== Excerpts from a dataset ==
####
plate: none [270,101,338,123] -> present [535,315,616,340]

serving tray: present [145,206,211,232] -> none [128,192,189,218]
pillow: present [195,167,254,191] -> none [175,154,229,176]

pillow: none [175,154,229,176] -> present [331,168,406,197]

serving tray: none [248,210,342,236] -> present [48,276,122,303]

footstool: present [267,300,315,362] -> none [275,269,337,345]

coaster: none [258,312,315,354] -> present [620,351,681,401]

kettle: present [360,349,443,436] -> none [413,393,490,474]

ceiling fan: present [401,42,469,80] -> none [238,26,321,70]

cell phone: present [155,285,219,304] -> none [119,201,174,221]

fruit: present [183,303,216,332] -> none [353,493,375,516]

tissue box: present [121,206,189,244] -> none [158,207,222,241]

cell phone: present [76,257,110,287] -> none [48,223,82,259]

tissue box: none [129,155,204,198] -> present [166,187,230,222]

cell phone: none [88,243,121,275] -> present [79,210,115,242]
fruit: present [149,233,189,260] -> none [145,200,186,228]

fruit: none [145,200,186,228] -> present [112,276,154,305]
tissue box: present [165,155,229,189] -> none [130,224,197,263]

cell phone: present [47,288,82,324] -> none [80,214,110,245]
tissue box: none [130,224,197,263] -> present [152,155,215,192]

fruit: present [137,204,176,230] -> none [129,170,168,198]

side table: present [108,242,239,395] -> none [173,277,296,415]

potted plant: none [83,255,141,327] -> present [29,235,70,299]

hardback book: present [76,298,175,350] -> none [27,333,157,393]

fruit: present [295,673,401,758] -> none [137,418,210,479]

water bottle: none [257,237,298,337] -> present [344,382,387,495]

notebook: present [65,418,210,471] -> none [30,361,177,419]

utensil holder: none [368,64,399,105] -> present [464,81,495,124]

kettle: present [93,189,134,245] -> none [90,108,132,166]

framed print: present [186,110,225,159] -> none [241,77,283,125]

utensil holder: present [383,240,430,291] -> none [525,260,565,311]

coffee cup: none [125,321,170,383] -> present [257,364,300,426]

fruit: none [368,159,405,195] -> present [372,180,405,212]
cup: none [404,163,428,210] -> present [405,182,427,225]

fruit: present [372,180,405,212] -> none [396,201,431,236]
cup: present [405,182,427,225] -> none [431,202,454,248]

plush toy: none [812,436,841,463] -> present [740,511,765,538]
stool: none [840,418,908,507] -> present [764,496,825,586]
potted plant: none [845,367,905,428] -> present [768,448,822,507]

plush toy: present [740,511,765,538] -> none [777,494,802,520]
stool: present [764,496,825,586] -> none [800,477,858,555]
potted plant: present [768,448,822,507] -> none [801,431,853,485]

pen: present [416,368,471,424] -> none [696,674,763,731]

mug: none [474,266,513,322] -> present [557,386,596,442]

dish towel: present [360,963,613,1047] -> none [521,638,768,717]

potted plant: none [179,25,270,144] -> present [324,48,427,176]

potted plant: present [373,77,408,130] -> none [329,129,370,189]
####
== EXERCISE BRIEF ==
Each entry, exactly as written, should be set down once more.

== FINISHED EXERCISE ==
plate: none [270,101,338,123] -> present [535,315,616,340]

serving tray: present [145,206,211,232] -> none [128,192,189,218]
pillow: present [195,167,254,191] -> none [175,154,229,176]

pillow: none [175,154,229,176] -> present [331,168,406,197]

serving tray: none [248,210,342,236] -> present [48,276,122,303]

footstool: present [267,300,315,362] -> none [275,269,337,345]

coaster: none [258,312,315,354] -> present [620,351,681,401]

kettle: present [360,349,443,436] -> none [413,393,490,474]

ceiling fan: present [401,42,469,80] -> none [238,26,321,70]

cell phone: present [155,285,219,304] -> none [119,201,174,221]

fruit: present [183,303,216,332] -> none [353,493,375,516]

tissue box: present [121,206,189,244] -> none [158,207,222,241]

cell phone: present [76,257,110,287] -> none [48,223,82,259]

tissue box: none [129,155,204,198] -> present [166,187,230,222]

cell phone: none [88,243,121,275] -> present [79,210,115,242]
fruit: present [149,233,189,260] -> none [145,200,186,228]

fruit: none [145,200,186,228] -> present [112,276,154,305]
tissue box: present [165,155,229,189] -> none [130,224,197,263]

cell phone: present [47,288,82,324] -> none [80,214,110,245]
tissue box: none [130,224,197,263] -> present [152,155,215,192]

fruit: present [137,204,176,230] -> none [129,170,168,198]

side table: present [108,242,239,395] -> none [173,277,296,415]

potted plant: none [83,255,141,327] -> present [29,235,70,299]

hardback book: present [76,298,175,350] -> none [27,333,157,393]

fruit: present [295,673,401,758] -> none [137,418,210,479]

water bottle: none [257,237,298,337] -> present [344,382,387,495]

notebook: present [65,418,210,471] -> none [30,361,177,419]

utensil holder: none [368,64,399,105] -> present [464,81,495,124]

kettle: present [93,189,134,245] -> none [90,108,132,166]

framed print: present [186,110,225,159] -> none [241,77,283,125]

utensil holder: present [383,240,430,291] -> none [525,260,565,311]

coffee cup: none [125,321,170,383] -> present [257,364,300,426]

fruit: none [368,159,405,195] -> present [372,180,405,212]
cup: none [404,163,428,210] -> present [405,182,427,225]

fruit: present [372,180,405,212] -> none [396,201,431,236]
cup: present [405,182,427,225] -> none [431,202,454,248]

plush toy: none [812,436,841,463] -> present [740,511,765,538]
stool: none [840,418,908,507] -> present [764,496,825,586]
potted plant: none [845,367,905,428] -> present [768,448,822,507]

plush toy: present [740,511,765,538] -> none [777,494,802,520]
stool: present [764,496,825,586] -> none [800,477,858,555]
potted plant: present [768,448,822,507] -> none [801,431,853,485]

pen: present [416,368,471,424] -> none [696,674,763,731]

mug: none [474,266,513,322] -> present [557,386,596,442]

dish towel: present [360,963,613,1047] -> none [521,638,768,717]

potted plant: none [179,25,270,144] -> present [324,48,427,176]

potted plant: present [373,77,408,130] -> none [329,129,370,189]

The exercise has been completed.